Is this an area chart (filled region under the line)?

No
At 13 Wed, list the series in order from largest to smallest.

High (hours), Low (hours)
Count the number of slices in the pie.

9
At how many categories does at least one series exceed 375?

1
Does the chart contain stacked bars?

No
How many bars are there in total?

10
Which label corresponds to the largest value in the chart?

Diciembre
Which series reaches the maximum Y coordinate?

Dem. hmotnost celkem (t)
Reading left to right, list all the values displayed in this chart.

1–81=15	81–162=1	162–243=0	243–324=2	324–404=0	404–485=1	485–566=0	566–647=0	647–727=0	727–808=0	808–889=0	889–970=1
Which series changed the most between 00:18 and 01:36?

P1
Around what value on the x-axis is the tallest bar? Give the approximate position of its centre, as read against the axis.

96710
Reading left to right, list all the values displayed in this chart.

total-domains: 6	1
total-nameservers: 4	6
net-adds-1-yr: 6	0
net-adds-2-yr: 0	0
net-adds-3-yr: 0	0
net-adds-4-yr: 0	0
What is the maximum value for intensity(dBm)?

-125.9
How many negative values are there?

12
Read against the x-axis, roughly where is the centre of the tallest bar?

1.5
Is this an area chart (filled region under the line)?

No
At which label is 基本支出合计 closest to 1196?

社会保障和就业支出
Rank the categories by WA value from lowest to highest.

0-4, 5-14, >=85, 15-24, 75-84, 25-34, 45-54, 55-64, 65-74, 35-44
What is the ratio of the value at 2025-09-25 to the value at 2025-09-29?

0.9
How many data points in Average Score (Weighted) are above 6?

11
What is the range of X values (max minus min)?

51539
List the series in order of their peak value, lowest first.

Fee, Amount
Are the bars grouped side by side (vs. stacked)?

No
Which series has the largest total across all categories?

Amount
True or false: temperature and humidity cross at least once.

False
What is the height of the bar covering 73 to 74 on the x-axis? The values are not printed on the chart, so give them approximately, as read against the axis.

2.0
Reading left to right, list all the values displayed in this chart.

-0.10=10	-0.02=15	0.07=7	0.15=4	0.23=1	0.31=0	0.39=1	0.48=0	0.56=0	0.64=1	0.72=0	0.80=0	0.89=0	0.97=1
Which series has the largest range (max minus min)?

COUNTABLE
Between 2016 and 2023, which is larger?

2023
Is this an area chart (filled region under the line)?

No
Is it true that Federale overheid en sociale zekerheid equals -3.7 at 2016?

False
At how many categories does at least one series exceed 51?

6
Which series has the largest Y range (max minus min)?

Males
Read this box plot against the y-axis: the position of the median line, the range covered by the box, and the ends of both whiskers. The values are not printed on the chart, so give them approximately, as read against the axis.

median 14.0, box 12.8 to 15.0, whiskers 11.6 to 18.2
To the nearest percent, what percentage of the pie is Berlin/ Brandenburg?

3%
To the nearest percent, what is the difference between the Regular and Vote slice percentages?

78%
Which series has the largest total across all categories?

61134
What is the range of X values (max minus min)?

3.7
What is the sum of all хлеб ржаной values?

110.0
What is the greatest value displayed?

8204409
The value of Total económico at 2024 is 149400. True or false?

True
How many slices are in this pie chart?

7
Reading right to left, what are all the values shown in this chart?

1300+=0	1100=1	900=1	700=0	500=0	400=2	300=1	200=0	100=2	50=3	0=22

#####

(Exercise aim):
Reproduce all of the rows above verbatim, keeping every line in its original order.

(Solved exercise):
Is this an area chart (filled region under the line)?

No
At 13 Wed, list the series in order from largest to smallest.

High (hours), Low (hours)
Count the number of slices in the pie.

9
At how many categories does at least one series exceed 375?

1
Does the chart contain stacked bars?

No
How many bars are there in total?

10
Which label corresponds to the largest value in the chart?

Diciembre
Which series reaches the maximum Y coordinate?

Dem. hmotnost celkem (t)
Reading left to right, list all the values displayed in this chart.

1–81=15	81–162=1	162–243=0	243–324=2	324–404=0	404–485=1	485–566=0	566–647=0	647–727=0	727–808=0	808–889=0	889–970=1
Which series changed the most between 00:18 and 01:36?

P1
Around what value on the x-axis is the tallest bar? Give the approximate position of its centre, as read against the axis.

96710
Reading left to right, list all the values displayed in this chart.

total-domains: 6	1
total-nameservers: 4	6
net-adds-1-yr: 6	0
net-adds-2-yr: 0	0
net-adds-3-yr: 0	0
net-adds-4-yr: 0	0
What is the maximum value for intensity(dBm)?

-125.9
How many negative values are there?

12
Read against the x-axis, roughly where is the centre of the tallest bar?

1.5
Is this an area chart (filled region under the line)?

No
At which label is 基本支出合计 closest to 1196?

社会保障和就业支出
Rank the categories by WA value from lowest to highest.

0-4, 5-14, >=85, 15-24, 75-84, 25-34, 45-54, 55-64, 65-74, 35-44
What is the ratio of the value at 2025-09-25 to the value at 2025-09-29?

0.9
How many data points in Average Score (Weighted) are above 6?

11
What is the range of X values (max minus min)?

51539
List the series in order of their peak value, lowest first.

Fee, Amount
Are the bars grouped side by side (vs. stacked)?

No
Which series has the largest total across all categories?

Amount
True or false: temperature and humidity cross at least once.

False
What is the height of the bar covering 73 to 74 on the x-axis? The values are not printed on the chart, so give them approximately, as read against the axis.

2.0
Reading left to right, list all the values displayed in this chart.

-0.10=10	-0.02=15	0.07=7	0.15=4	0.23=1	0.31=0	0.39=1	0.48=0	0.56=0	0.64=1	0.72=0	0.80=0	0.89=0	0.97=1
Which series has the largest range (max minus min)?

COUNTABLE
Between 2016 and 2023, which is larger?

2023
Is this an area chart (filled region under the line)?

No
Is it true that Federale overheid en sociale zekerheid equals -3.7 at 2016?

False
At how many categories does at least one series exceed 51?

6
Which series has the largest Y range (max minus min)?

Males
Read this box plot against the y-axis: the position of the median line, the range covered by the box, and the ends of both whiskers. The values are not printed on the chart, so give them approximately, as read against the axis.

median 14.0, box 12.8 to 15.0, whiskers 11.6 to 18.2
To the nearest percent, what percentage of the pie is Berlin/ Brandenburg?

3%
To the nearest percent, what is the difference between the Regular and Vote slice percentages?

78%
Which series has the largest total across all categories?

61134
What is the range of X values (max minus min)?

3.7
What is the sum of all хлеб ржаной values?

110.0
What is the greatest value displayed?

8204409
The value of Total económico at 2024 is 149400. True or false?

True
How many slices are in this pie chart?

7
Reading right to left, what are all the values shown in this chart?

1300+=0	1100=1	900=1	700=0	500=0	400=2	300=1	200=0	100=2	50=3	0=22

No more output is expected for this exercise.